John explicitly ties Jesus’ betrayal to the teaching we reflected on yesterday. There, when two Gentiles come wishing to speak to Jesus, he responds by saying that it was time for “the Son of Man to be glorified” and then explained this with his teaching on the wheat that bears its fruit in dying. Now today, once Jesus reveals that Judas will betray him to the authorities and Judas leaves the Upper Room where they are gathered, Jesus uses precisely the same language to explain what has happened: “Now the Son of Man has been glorified…” But, even more surprisingly, he develops this thought further: “… and God has been glorified in him.” (John 13.31).
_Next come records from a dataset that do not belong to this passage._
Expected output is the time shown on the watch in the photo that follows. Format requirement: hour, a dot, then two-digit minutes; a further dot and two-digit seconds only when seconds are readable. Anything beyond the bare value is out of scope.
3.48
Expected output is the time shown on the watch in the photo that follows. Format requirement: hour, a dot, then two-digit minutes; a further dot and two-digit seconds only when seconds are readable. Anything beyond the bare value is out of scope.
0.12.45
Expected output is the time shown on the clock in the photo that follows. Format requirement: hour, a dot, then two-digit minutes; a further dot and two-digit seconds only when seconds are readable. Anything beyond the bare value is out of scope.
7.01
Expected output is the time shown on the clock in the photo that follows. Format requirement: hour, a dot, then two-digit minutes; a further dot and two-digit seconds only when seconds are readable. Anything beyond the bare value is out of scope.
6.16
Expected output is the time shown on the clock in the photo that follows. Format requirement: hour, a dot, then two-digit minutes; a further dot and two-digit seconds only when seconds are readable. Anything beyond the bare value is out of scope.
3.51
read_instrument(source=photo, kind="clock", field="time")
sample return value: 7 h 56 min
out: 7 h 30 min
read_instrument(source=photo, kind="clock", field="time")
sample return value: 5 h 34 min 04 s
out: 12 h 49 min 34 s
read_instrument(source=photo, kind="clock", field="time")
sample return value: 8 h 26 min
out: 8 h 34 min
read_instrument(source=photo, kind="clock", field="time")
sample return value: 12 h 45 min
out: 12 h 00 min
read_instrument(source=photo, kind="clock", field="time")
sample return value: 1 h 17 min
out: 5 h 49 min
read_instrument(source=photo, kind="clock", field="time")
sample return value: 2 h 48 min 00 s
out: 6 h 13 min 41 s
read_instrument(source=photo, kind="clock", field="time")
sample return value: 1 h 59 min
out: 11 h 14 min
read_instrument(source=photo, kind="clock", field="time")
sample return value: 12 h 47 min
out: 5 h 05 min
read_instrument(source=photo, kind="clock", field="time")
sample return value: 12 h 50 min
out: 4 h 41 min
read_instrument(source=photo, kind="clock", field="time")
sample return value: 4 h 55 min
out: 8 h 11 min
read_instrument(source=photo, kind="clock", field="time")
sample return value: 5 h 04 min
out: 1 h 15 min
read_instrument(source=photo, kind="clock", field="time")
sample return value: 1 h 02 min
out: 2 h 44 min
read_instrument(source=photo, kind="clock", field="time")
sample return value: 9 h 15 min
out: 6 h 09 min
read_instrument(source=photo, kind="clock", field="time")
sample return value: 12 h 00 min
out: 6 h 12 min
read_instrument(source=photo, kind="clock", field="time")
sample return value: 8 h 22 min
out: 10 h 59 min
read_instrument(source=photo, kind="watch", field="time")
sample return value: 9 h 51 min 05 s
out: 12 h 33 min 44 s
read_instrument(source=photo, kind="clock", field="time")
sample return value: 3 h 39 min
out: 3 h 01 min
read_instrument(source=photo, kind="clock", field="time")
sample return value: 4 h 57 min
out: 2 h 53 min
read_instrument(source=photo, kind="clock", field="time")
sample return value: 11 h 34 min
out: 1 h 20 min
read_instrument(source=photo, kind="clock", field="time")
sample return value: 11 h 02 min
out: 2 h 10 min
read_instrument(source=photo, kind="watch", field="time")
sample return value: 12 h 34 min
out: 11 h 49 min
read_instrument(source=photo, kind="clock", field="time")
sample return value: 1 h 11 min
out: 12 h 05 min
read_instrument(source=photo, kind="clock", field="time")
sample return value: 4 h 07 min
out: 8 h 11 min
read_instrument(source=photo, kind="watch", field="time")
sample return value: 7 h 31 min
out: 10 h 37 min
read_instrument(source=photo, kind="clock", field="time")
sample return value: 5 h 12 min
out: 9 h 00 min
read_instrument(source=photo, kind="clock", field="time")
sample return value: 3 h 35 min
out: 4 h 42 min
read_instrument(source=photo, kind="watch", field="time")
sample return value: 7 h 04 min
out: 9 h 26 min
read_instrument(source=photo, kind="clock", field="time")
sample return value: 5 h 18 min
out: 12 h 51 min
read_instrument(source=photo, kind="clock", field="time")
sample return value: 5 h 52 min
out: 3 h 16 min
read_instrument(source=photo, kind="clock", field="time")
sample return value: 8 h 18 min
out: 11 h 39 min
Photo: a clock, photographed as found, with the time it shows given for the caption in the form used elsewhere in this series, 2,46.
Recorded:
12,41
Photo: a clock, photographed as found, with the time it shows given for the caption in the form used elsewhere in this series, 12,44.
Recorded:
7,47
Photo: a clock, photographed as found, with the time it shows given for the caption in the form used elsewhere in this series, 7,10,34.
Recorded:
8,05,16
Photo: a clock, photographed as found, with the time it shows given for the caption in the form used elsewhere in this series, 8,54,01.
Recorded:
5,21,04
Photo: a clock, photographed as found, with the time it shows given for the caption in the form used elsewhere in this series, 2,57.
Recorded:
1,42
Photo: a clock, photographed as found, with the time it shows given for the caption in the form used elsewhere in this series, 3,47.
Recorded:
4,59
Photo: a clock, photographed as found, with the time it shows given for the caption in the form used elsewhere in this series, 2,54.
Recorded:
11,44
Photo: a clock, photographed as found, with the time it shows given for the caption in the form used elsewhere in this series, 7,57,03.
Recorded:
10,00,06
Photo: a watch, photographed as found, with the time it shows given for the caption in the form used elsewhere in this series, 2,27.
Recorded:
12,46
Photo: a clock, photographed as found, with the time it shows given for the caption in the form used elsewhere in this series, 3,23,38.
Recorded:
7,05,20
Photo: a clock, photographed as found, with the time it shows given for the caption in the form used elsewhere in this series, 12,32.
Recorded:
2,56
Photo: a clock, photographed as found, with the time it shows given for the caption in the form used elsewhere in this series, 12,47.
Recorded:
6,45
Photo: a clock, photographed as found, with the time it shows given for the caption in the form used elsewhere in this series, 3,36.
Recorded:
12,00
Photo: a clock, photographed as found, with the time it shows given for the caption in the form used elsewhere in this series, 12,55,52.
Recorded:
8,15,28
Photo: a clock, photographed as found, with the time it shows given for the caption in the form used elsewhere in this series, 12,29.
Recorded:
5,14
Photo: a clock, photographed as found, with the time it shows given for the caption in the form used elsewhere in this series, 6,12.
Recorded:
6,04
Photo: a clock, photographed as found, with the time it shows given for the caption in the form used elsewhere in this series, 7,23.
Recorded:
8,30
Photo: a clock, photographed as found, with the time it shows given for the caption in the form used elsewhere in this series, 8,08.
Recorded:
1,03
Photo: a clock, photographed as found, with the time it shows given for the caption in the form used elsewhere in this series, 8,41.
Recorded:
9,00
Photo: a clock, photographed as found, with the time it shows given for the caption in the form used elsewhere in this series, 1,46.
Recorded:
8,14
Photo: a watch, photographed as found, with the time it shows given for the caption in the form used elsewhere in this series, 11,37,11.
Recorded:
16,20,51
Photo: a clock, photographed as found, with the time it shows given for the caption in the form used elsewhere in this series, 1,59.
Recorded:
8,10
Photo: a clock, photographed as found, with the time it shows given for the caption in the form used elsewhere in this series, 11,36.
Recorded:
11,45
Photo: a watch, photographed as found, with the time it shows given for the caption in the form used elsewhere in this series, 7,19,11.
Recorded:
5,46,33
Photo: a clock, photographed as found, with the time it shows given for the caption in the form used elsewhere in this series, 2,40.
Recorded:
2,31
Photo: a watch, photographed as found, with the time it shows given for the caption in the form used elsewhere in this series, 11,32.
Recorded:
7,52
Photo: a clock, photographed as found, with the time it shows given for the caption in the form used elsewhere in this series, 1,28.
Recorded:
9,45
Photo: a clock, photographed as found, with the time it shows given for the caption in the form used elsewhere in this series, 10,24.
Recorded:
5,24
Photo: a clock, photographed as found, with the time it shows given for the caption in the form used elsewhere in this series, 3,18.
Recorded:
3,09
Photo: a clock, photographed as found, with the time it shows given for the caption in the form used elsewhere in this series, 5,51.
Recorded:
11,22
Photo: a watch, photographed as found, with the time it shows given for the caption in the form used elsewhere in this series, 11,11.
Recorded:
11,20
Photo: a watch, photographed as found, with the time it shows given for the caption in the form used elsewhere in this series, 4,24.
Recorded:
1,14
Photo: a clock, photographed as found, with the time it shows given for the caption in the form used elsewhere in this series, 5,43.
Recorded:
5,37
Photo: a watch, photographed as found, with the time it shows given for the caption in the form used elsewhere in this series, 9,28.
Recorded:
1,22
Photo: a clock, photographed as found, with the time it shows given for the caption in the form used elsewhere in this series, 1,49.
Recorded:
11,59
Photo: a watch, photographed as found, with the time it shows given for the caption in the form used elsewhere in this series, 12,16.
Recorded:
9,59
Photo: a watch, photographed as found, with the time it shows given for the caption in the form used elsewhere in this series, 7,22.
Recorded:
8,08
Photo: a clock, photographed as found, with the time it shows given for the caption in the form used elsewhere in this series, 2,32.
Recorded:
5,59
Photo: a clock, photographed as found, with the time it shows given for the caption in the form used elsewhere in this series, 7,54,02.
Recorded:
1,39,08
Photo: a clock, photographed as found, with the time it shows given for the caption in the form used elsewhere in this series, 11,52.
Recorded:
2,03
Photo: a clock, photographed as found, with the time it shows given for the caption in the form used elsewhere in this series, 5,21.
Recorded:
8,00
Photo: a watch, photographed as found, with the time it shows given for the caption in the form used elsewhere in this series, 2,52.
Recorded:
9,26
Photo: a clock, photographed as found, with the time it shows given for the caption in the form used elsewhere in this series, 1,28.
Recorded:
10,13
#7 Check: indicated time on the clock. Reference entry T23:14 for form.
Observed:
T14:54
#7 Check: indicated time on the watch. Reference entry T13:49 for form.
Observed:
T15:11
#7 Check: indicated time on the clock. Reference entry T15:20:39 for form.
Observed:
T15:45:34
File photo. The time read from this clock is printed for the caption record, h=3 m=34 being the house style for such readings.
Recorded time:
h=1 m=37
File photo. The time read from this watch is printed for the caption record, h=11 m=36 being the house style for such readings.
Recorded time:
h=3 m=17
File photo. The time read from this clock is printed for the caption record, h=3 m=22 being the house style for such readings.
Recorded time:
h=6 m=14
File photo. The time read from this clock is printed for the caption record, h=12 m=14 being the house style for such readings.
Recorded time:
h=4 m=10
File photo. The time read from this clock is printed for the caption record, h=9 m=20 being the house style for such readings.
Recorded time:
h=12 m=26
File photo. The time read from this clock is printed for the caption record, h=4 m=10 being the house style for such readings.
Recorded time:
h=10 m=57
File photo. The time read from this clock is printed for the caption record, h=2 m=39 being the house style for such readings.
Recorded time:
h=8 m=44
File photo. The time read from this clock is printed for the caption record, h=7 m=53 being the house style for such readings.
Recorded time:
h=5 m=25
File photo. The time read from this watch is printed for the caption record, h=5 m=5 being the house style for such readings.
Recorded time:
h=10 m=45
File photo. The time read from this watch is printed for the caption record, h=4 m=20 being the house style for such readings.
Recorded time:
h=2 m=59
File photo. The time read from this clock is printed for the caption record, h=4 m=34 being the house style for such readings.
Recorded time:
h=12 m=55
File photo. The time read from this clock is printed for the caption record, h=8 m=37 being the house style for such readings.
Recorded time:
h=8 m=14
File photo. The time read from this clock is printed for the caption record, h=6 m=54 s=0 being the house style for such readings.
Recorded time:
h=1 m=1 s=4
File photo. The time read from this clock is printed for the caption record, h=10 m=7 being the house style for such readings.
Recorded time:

Here we see that idea, so typical of John’s Gospel, that what happens to Jesus happens to God in him. Jesus is the revelation of God’s glory and this glory is revealed in betrayal, conspiracy, and ultimately, in the cross. Even after two thousand years of sitting with this language, it’s an idea that still confounds us. To the Greek world into which the Gospel sprung, it was nothing less than scandalous and a contradiction in terms. Greek culture was, to a large extent, a culture of glory and shame. The word for glory, doxa, meant ‘fame’ and ‘reputation,’ especially that earned on the battle-field, but also in success in athletics, arts, or politics. This is the opposite of the shame of betrayal, being conspired against, arrested, mocked, tortured, and put to death. And yet, this is precisely how Jesus understands his own glory and the glory of God by extension. Everything that happens next does not hide or mar God’s glory; it reveals it.

This is why Martin Luther was right in his insistence that Christians abandon any ‘theology of glory’ — theologies based in human ideas of glory involving victory, success, and wealth — for the theology of the cross. For it is the way of the cross that reveals God. It is from the cross that we come to understand God’s true fame and reputation. Of course, as we saw yesterday and will see again on Sunday, the cross is not the end of the story. There is victory and new life, but this is only through the humble, self-emptying, glorifying shame of the cross. To quote the wonderful words of Jürgen Moltmann once again:

The only idea of God — the only vision of hope — the only act that can be called Christian is the one that can endure before the face of the dying, forsaken Christ. (Experiences of God, 15)

Once again, we see that God’s ways are not our ways. Where we see embarrassment, loss, and shame, God sees glory.

This struggle between the ways of earthly glory and the ways of the cross is ever-present, in society at large, within the Church, and within our own hearts. May we reject and repent of any tendency within us to grasp for gilded models of success that we may more faithfully pursue the humble ways of God’s glory.